TL;DR = write a python script to win this applied game theory contest for $1000. Based on Prisoner's Dilemma / Tragedy of the Commons but with a few twists. Deadline Sunday August 18.
https://brilliant.org/competitions/hunger-games/rules/
I. Food and Winning
Each player begins the game with 300(P−1) units of food, where P is the number of players.
If after any round you have zero food, you will die and no longer be allowed to compete. All players who survive until the end of the game will receive the survivor's prize.
The game can end in two ways. After a large number of rounds, there will be a small chance each additional round that the game ends. Alternatively, if there is only one person left with food then the game ends. In each case, the winner is the person who has the most food when the game ends.
II. Hunts
Each round is divided into hunts. A hunt is a game played between you and one other player. Each round you will have the opportunity to hunt with every other remaining player, so you will have P−1 hunts per round, where P is the number of remaining players.
The choices are H = hunt (cooperate) and S = slack (defect), and they use confusing wording here, but as far as I can tell the payoff matrix is (in units of food)
H / C | S / D | |
H / C | 0:0 | -3:1 |
S / D | 1:-3 | -2:-2 |
What's interesting is you don't get the entirety of your partner's history (so strategies like Tit-Tit-Tit for Tat don't work) instead you get only their reputation, which is the fraction of times they've hunted.
To further complicate the Nash equilibria, there's the option to overhunt: a random number m, 0 < m < P(P−1) is chosen before each round (round consisting of P−1 hunts, remember) and if the total number of hunt-choices is at least m, then each player is awarded 2(P−1) food units (2 per hunt).
Your python program has to decide at the start of each round whether or not to hunt with each opponent, based on:
- the round number
- your food
- your reputation
- m
- an array of the opponents' reputations
Then this game actually seems to be about getting strategy data out of reputation data. The zeroth-level strategy is to defect very time, because that's the nash equilibrium. An example of a first-level strategy is to cooperate against players with reputation higher than some cutoff, and defect against everyone else, because you want to coooperate against cooperaters to outlast the slackers. A second level strategy models the other players modeling you, so you might for example cooperate against players with reputation higher than some function of your own reputation.
So I think the way to go in an idealized version of this game is to model other players as simple third-level players and try to predict whether they'll cooperate with you, based on reputation and the past reputation matrices, and picking a strategy to maximize food over future rounds, which means keeping a reputation where the backlash from slacking has yet to outweigh the food gained form it.
But there are some non-idealities. As the game goes on, reputation varies more slowly, so you can actually start playing tit-for-tat strategies - and so can other people. Identifiability, and most of the slackers getting eliminated, increase the costs for defecting. Of course, you can test whether people have identified you or not by defecting against unknown-strategy players occasionally and seeing if they tit for tat you back. If they don't, then you can model them as third level players and not have to treat them as equals.

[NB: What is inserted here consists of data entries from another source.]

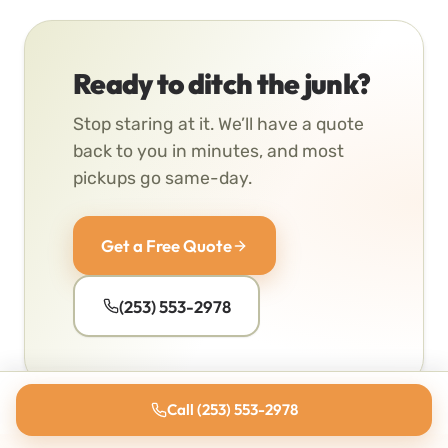
Ready to ditch the junk?
Stop staring at it. We’ll have a quote
back to you in minutes, and most
pickups go same-day.
Get a Free Quote
(253) 553-2978
Call (253) 553-2978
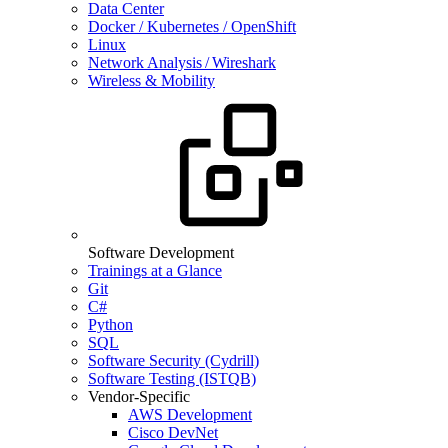
Data Center
Docker / Kubernetes / OpenShift
Linux
Network Analysis / Wireshark
Wireless & Mobility
Software Development
Trainings at a Glance
Git
C#
Python
SQL
Software Security (Cydrill)
Software Testing (ISTQB)
Vendor-Specific
AWS Development
Cisco DevNet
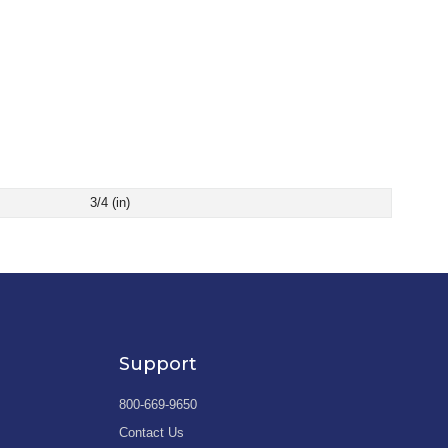
3/4 (in)
Support
800-669-9650
Contact Us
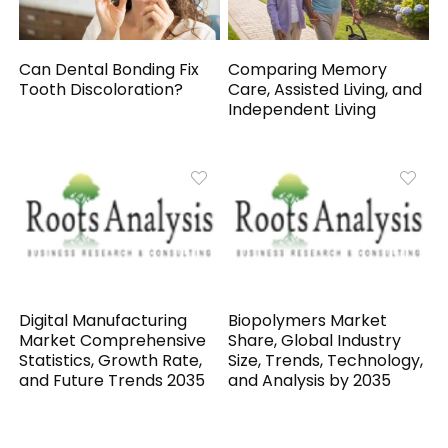
Can Dental Bonding Fix
Comparing Memory
Tooth Discoloration?
Care, Assisted Living, and
Independent Living
Digital Manufacturing
Biopolymers Market
Market Comprehensive
Share, Global Industry
Statistics, Growth Rate,
Size, Trends, Technology,
and Future Trends 2035
and Analysis by 2035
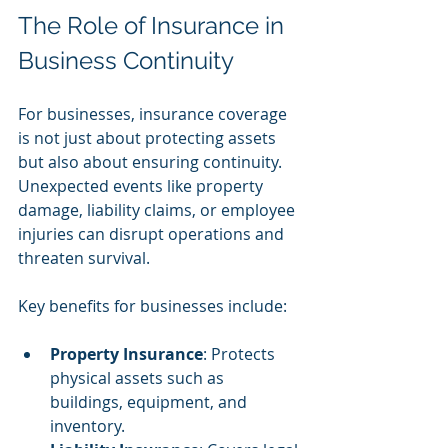
The Role of Insurance in 
Business Continuity
For businesses, insurance coverage 
is not just about protecting assets 
but also about ensuring continuity. 
Unexpected events like property 
damage, liability claims, or employee 
injuries can disrupt operations and 
threaten survival.
Key benefits for businesses include:
Property Insurance
: Protects 
physical assets such as 
buildings, equipment, and 
inventory.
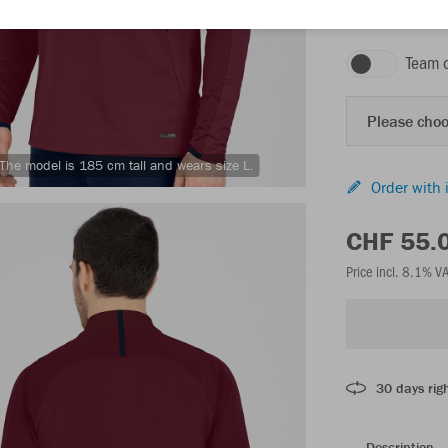
maroon/seablue
Team 
Please choo
The model is 185 cm tall and wears size L.
Order with 
CHF 55.
Price incl. 8.1% V
30 days righ
Description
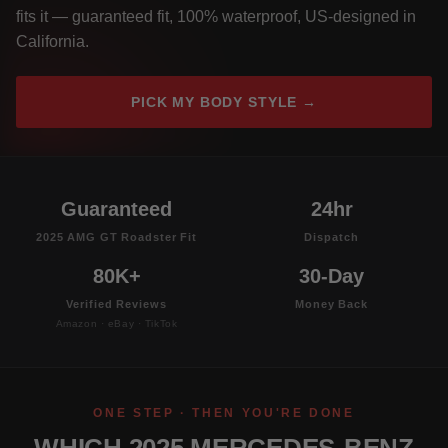
fits it — guaranteed fit, 100% waterproof, US-designed in
California.
PICK MY BODY STYLE →
Guaranteed
24hr
2025 AMG GT Roadster Fit
Dispatch
80K+
30-Day
Verified Reviews
Money Back
Amazon · eBay · TikTok
ONE STEP · THEN YOU'RE DONE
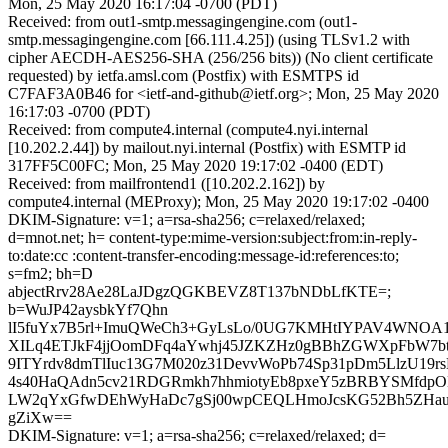
Mon, 25 May 2020 16:17:04 -0700 (PDT)
Received: from out1-smtp.messagingengine.com (out1-
smtp.messagingengine.com [66.111.4.25]) (using TLSv1.2 with
cipher AECDH-AES256-SHA (256/256 bits)) (No client certificate
requested) by ietfa.amsl.com (Postfix) with ESMTPS id
C7FAF3A0B46 for <ietf-and-github@ietf.org>; Mon, 25 May 2020
16:17:03 -0700 (PDT)
Received: from compute4.internal (compute4.nyi.internal
[10.202.2.44]) by mailout.nyi.internal (Postfix) with ESMTP id
317FF5C00FC; Mon, 25 May 2020 19:17:02 -0400 (EDT)
Received: from mailfrontend1 ([10.202.2.162]) by
compute4.internal (MEProxy); Mon, 25 May 2020 19:17:02 -0400
DKIM-Signature: v=1; a=rsa-sha256; c=relaxed/relaxed;
d=mnot.net; h= content-type:mime-version:subject:from:in-reply-
to:date:cc :content-transfer-encoding:message-id:references:to;
s=fm2; bh=D
abjectRrv28Ae28LaJDgzQGKBEVZ8T137bNDbLfKTE=;
b=WuJP42aysbkYf7Qhn
lI5fuYx7B5rl+ImuQWeCh3+GyLsLo/0UG7KMHtIYPAV4WNO
XILq4ETJkF4jjOomDFq4aYwhj45JZKZHz0gBBhZGWXpFbW7btB
9ITYrdv8dmTlIuc13G7M020z31DevvWoPb74Sp31pDm5LlzU19r
4s40HaQAdn5cv21RDGRmkh7hhmiotyEb8pxeY5zBRBYSMfdpO
LW2qYxGfwDEhWyHaDc7gSj00wpCEQLHmoJcsKG52Bh5ZHauB
gZiXw==
DKIM-Signature: v=1; a=rsa-sha256; c=relaxed/relaxed; d=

Dealing with the random factor m is a lot like the iterated prisoner's dilemma - you cooperate the first time or two, then can go to tit for tat. Which is to say, you start out by being more likely to cooperate when m will take cooperation to reach. Bu if other players don't reciprocate enough to make it worthwhile, you just ignore m. It's good for cleverer players if the goals are reached, though, because it keeps the slackers and exploitable players in the game, which is a source of relative advantage for cleverer players.
What do you mean by "third level players" here? You call "second-level strategy" already modeling other players, but
... makes me think you maybe meant first-level players?
Anyway, I would model most of my opponents as what you call first-level strategy, with some varying parameters (and extra randomness). And possibly include as part of the population whichever more exotic strategies can systematically beat (various mixes of) those.